• [What is being asked]:
Whenever a line of the records below contains the word "years", copy that line.

[[ Data provided open ]]

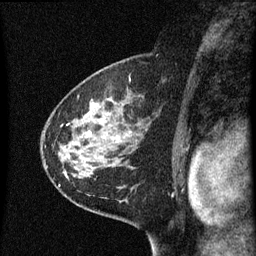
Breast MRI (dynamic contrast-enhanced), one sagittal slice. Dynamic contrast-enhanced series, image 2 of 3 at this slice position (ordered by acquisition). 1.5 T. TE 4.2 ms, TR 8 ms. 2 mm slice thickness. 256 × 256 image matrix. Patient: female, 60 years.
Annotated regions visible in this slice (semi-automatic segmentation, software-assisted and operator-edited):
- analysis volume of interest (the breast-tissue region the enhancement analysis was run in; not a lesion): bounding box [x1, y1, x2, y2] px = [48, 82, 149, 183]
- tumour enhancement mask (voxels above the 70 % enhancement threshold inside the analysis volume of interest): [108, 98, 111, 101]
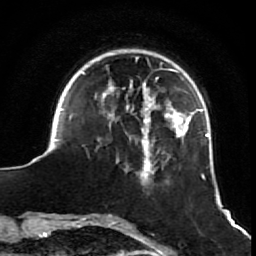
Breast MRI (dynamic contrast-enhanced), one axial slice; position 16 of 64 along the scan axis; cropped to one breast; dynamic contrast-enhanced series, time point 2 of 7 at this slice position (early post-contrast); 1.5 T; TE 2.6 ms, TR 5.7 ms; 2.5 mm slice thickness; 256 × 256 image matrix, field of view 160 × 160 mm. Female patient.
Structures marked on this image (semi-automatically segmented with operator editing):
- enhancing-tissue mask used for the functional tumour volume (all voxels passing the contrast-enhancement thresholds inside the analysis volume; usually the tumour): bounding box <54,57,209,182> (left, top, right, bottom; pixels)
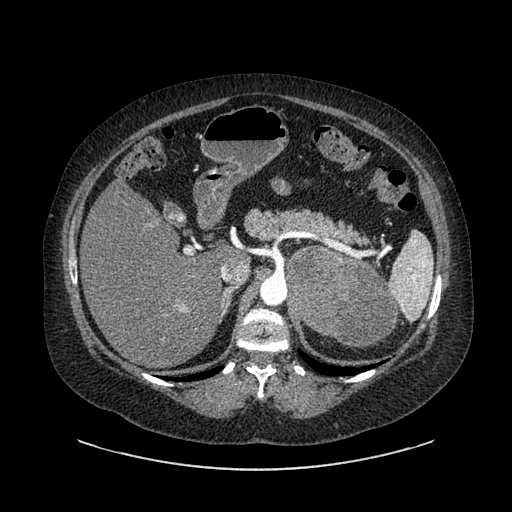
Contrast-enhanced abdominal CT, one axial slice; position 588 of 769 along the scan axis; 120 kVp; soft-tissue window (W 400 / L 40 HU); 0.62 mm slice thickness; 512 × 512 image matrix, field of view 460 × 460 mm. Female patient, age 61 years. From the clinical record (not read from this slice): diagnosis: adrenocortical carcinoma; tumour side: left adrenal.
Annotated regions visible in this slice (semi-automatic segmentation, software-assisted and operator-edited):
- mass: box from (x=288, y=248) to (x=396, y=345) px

[[ Data provided closed ]]

• [Reply to the task]:
Breast MRI (dynamic contrast-enhanced), one sagittal slice. Dynamic contrast-enhanced series, image 2 of 3 at this slice position (ordered by acquisition). 1.5 T. TE 4.2 ms, TR 8 ms. 2 mm slice thickness. 256 × 256 image matrix. Patient: female, 60 years.
Contrast-enhanced abdominal CT, one axial slice; position 588 of 769 along the scan axis; 120 kVp; soft-tissue window (W 400 / L 40 HU); 0.62 mm slice thickness; 512 × 512 image matrix, field of view 460 × 460 mm. Female patient, age 61 years. From the clinical record (not read from this slice): diagnosis: adrenocortical carcinoma; tumour side: left adrenal.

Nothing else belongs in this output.